Published by Jonathan Smuts, VUV Analytics on September 8, 2017
“Μην αφήστε κανέναν άγνονα της χρωματογραφίας να εισέλθει εδώ” (“Let no one ignorant of chromatography enter here”)
Well, just to get it out in the open at the onset, the header is a spoof on what is speculated to have been engraved above the door to Plato’s academy: “Let no one ignorant of geometry enter here.” While anyone may read these blogs if they so wish, it is unlikely it will profit someone who is ignorant of chromatography. So, abandon all band broadening ye who enter here!
Response factor (RF) is defined as the ratio between the concentration of an analyte and the detector response, which in chromatography is usually based on peak area. When we use a range of analyte concentrations, the response factor comes from the slope of the linear calibration curve. In short, RFs are used to quantify a jumble of qualitative, chromatographic peaks.
Detectors like FID and TCD have a single RF per analyte while element-selective detectors like AED, SCD and NCD have a single RF for molecules bearing the given element (this is sometimes referred to as a unimolecular response). Spectral detectors, for want of a better word, like MS, VUV and FT-IR, can have more than one response depending on what part of the spectrum is being used. In MS, for example in determining benzene, one might focus on m/z = 78 using selected ion monitoring (SIM, an acquisition function) or by plotting the 78 m/z charge (extracted ion chromatogram, EIC) from full scan work, rather than the total ion chromatogram (TIC) – TIC and 78 peaks will have different RFs for the same analyte concentration (Figure 1).
Figure 1. Electron ionization mass spectrum for benzene.
In GC- vacuum ultraviolet (VUV) absorption spectroscopy, we have the same flexibility. The VUV analog of SIM or EIC modes in MS is called spectral filtering. The use of spectral filters is a VUV software feature where we plot a region of the full wavelength spectrum. Thus, after collecting default, full wavelength spectra, we might opt to plot 125 – 160 nm for highlighting aliphatics, 170 – 200 nm for highlighting unsaturates (e.g., monoaromatics) and 200 – 240 nm for highlighting conjugation and diaromatics (Figure 2). Thus, in the case of benzene, if we wanted to optimize the S/N like we do in GC-MS using m/z = 78, we would use a spectral filter that focuses on the lambda max of benzene, e.g., 177 – 182 nm (Figure 2).

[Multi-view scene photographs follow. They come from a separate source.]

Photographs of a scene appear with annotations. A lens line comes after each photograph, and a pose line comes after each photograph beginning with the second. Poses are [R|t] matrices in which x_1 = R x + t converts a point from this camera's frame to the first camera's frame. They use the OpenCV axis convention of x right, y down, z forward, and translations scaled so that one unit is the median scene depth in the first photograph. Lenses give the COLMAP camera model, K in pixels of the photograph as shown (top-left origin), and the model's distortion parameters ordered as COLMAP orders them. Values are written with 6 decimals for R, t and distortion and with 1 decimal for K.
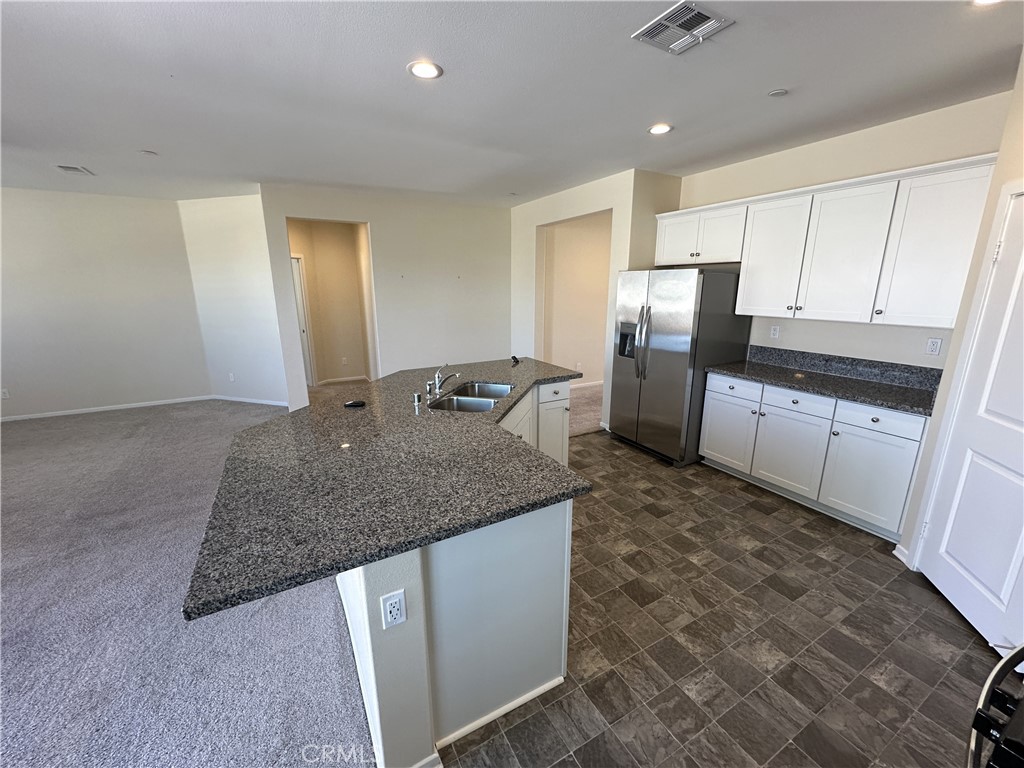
lens RADIAL K [[408.1, 0, 511.4], [0, 408.1, 382.9], [0, 0, 1]] dist [-0.004671, 0.000974]
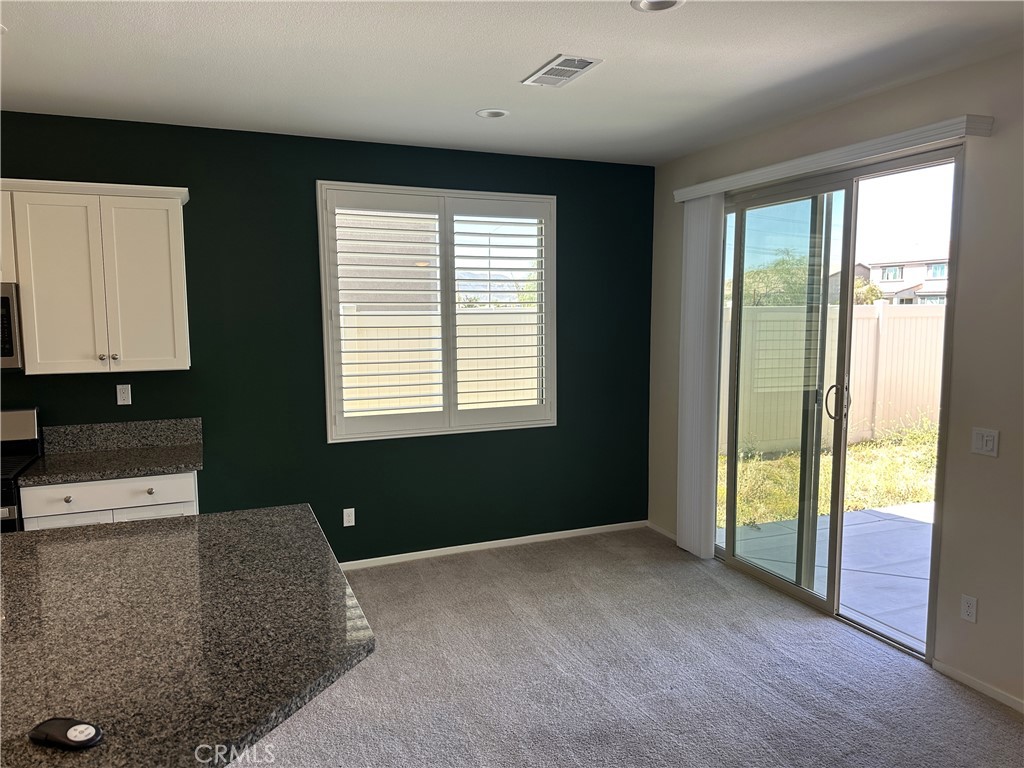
lens RADIAL K [[733.6, 0, 510.7], [0, 733.6, 378.4], [0, 0, 1]] dist [0.063988, -0.066708]
pose [[-0.992365, -0.001447, 0.123325, -0.882758], [0.039306, 0.944081, 0.327363, -0.412706], [-0.116902, 0.329711, -0.936816, 1.580605]]
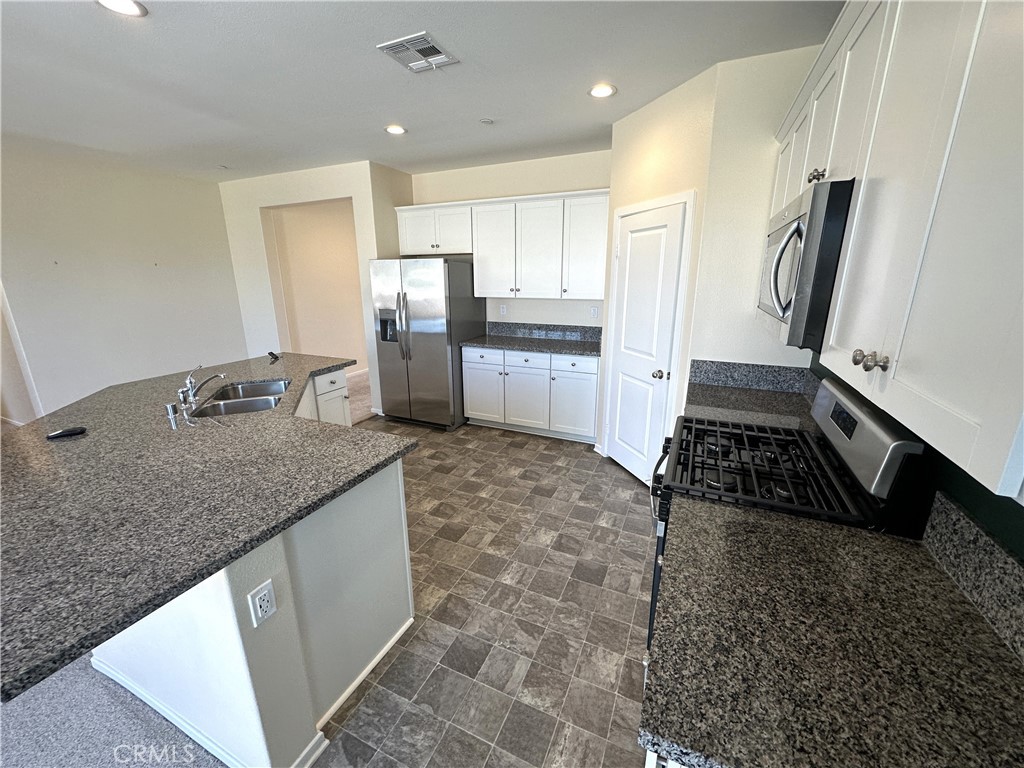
lens RADIAL K [[408.1, 0, 509.6], [0, 408.1, 383.6], [0, 0, 1]] dist [-0.004671, 0.000974]
pose [[0.808624, -0.155660, 0.567360, -0.156536], [0.142356, 0.987475, 0.068030, 0.030886], [-0.570844, 0.025756, 0.820655, -0.082319]]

Figure 2. The VUV spectrum for benzene.
Lastly, in the case of the well-known co-elution of benzene and 1-methylcyclopentene, Figure 2 shows that both compounds have common regions for RF, i.e. we cannot find a unique RF for each compound like we could for hexane and benzene. Thus, if we applied our experimentally determined RF for benzene to this case of co-elution, we are going to over report the amount of benzene. Here, it behooves us to make use of the elegant deconvolution capability of VUV and apply the RF after the fact. Since these spectra are very distinct, deconvolution would be very simple and the RF will be applied to, in effect, to two distinct peaks (Figure 3).
Figure 3. The deconvolution of 1-methylcyclopentene (1, black peak) and benzene (2, blue peak) is easily accomplished by using their unique absorbance spectra.